Editorial
An elementary problem with the polymerase chain reaction (PCR) – recognized at its inception – is that non-specific binding of PCR primers to arbitrary targets will cause off-target amplification. This is true whether the target sequence is a gene sequence within a single individual, and it is true when the target is viral, such as the SARS-CoV-2 viral genome in a clinical sample. PCR is used routinely to produce enough copies, or amplicons, of the target nucleotide molecule so the sequence can be determined using either Sanger sequencing or Next-Generation sequencing.
In RT-PCR, the viral nucleotide molecules must be reverse transcribed (thus the RT) to DNA nucleotide molecules because RNA itself cannot be amplified by DNA polymerases.

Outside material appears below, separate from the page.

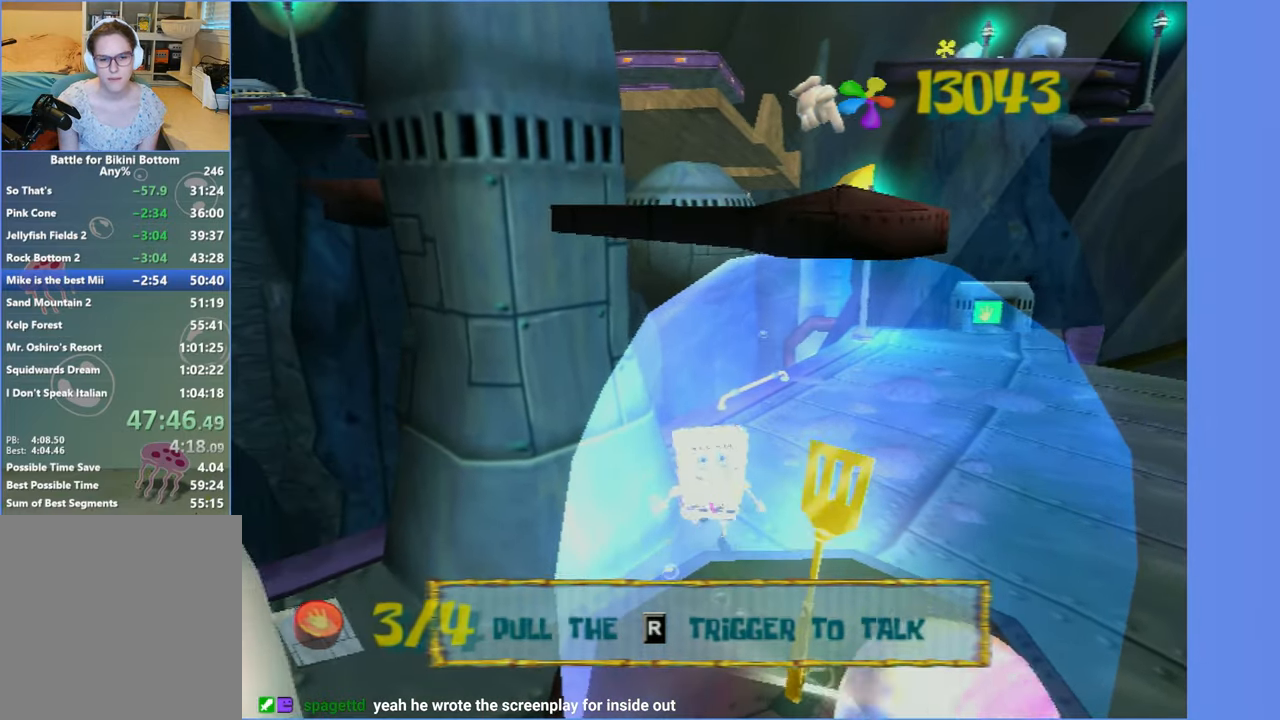
{"buttons": [], "left_stick": "center", "right_stick": "center", "events": []}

In RT-quantitative PCR (RT-qPCR) cycling usually is conducted to 40 or 45 cycles, resulting in an amplification kinetic curve. Due to non-specific, off-target amplification, this curve may be generated whether there are viral RNA molecules in a patient’s sample or not. The study of the entire amplification curve is necessary to make the presence/absence call. This is because patients with SARS-CoV-2 infections vary in their viral load – and their clinical swab samples vary arbitrarily in the amount of viral RNA present. Therefore RT-qPCR test kits, such as those in use for the Monkeypox virus, use positive controls – targets of known sequence and known quantity, and baseline varies from individual sample to individual sample.

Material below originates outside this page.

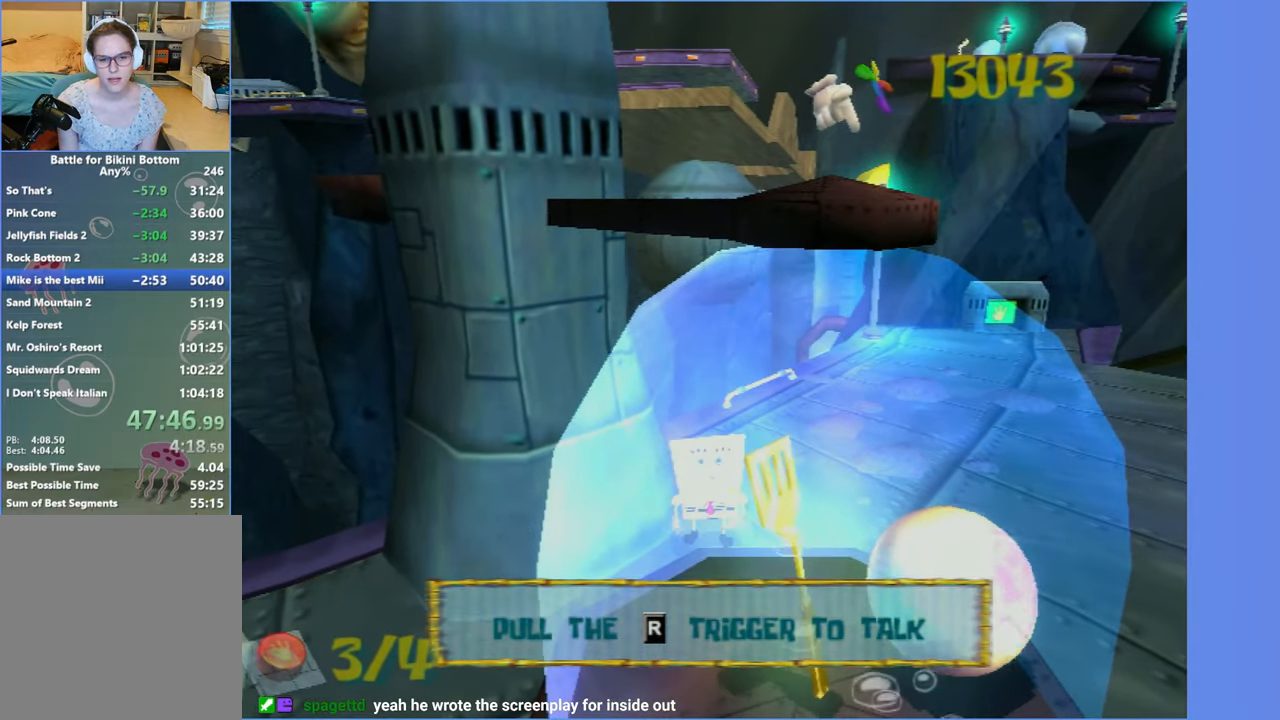
{"buttons": ["DPAD_DOWN"], "left_stick": "center", "right_stick": "center", "events": [[83, "DPAD_DOWN", "down"]]}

As the polymerase chain reaction progresses following reverse transcription, two amplification curves are generated: one for the clinical sample, and one for the internal positive control. The comparison of the curves (using methods such as delta delta Ct; Rao et al., 2013) allows a relative quantitative determination of the amount of viral material present by providing an empirical determination of a cycle threshold (Ct) that corresponds to the exponential part of the curve derived for the positive control. Further, if the positive control fails, a false negative can also be avoided.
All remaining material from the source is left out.